▶ _SOURCE TEXT_
* * *
I always pan fry first, then finish in the sauce. This gives me the best of both worlds. I prefer the taste of a meatball that's been first colored in hot oil (just like you would a hamburger) vs one that's been dunked raw in the sauce and is only poached. Maillard is your friend! :)

post #12 of 29

I cook my meatballs either by shallow frying or baking on a sheet tray on a convection oven.  I never put them inside any sauce, I prefer them dry and crisp on the outside.  More often than not we eat meatballs plain, no sauce, perhaps some tzatziki if it's on hand.  I made some yesterday, I'll post pictures soon.  I baked them in the oven and served them with blanched chickory that was lightly dressed with olive oil and lemon.  On rare occasion I will serve them with pasta in which case they meet the sauce right around the same time the noodles do for hubby.... they never meet sauce on my plate.
* * *
Stored data entries:
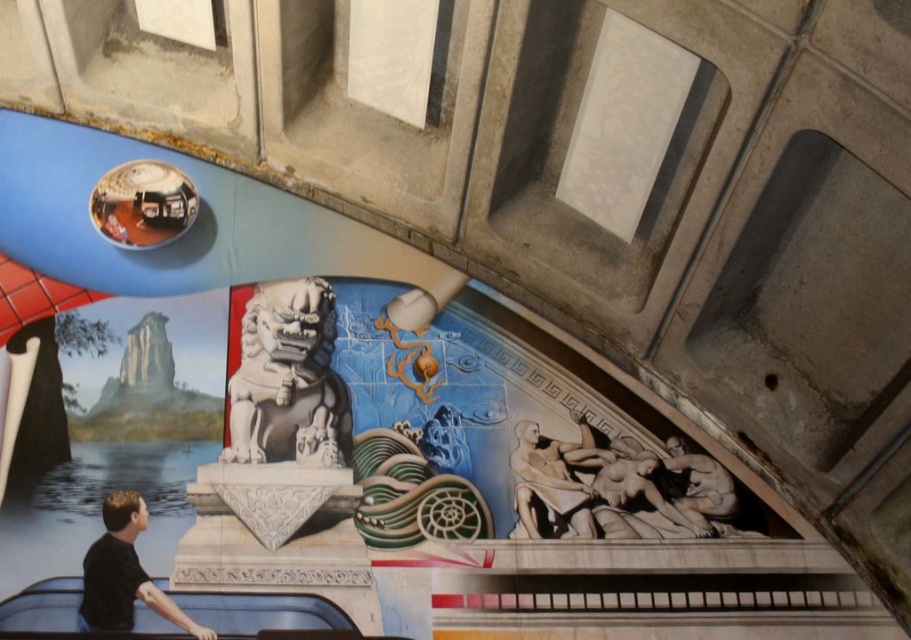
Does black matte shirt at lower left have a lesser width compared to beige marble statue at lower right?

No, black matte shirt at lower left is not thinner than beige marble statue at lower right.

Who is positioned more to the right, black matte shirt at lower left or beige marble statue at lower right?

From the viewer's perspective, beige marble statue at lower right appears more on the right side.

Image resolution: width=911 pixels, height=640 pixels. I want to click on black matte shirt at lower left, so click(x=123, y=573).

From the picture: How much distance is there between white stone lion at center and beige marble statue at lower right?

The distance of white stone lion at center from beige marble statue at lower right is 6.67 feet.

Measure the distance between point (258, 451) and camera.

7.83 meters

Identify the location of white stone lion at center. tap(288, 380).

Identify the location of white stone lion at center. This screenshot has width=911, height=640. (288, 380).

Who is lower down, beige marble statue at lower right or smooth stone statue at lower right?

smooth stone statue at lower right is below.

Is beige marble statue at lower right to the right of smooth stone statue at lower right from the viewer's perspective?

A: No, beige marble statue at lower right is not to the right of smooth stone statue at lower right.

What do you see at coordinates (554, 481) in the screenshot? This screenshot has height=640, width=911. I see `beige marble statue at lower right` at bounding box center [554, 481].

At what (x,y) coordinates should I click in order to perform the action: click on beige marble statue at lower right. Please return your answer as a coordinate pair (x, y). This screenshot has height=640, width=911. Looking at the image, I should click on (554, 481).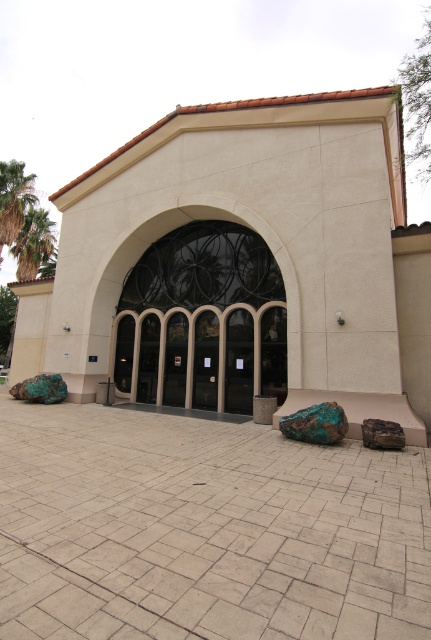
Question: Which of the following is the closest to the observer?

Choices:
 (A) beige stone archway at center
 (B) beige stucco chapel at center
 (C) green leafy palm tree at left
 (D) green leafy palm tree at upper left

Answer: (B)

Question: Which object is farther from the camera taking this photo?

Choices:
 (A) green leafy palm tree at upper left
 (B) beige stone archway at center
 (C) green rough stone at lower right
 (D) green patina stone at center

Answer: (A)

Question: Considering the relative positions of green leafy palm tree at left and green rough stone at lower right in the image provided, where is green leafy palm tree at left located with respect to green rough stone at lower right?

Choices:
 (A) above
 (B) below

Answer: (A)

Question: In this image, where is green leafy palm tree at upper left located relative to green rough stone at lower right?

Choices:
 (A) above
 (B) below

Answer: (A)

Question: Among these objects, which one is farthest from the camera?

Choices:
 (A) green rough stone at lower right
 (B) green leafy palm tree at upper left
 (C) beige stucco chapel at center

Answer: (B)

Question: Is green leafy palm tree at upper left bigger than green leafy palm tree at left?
* * *
▶ _AIM OF THE EXERCISE_
Reproduce the meatball-cooking text above word for word, everything from "post #12 of" down to "on my plate.".

▶ _RESPONSE FOR THIS EXERCISE_
post #12 of 29

I cook my meatballs either by shallow frying or baking on a sheet tray on a convection oven.  I never put them inside any sauce, I prefer them dry and crisp on the outside.  More often than not we eat meatballs plain, no sauce, perhaps some tzatziki if it's on hand.  I made some yesterday, I'll post pictures soon.  I baked them in the oven and served them with blanched chickory that was lightly dressed with olive oil and lemon.  On rare occasion I will serve them with pasta in which case they meet the sauce right around the same time the noodles do for hubby.... they never meet sauce on my plate.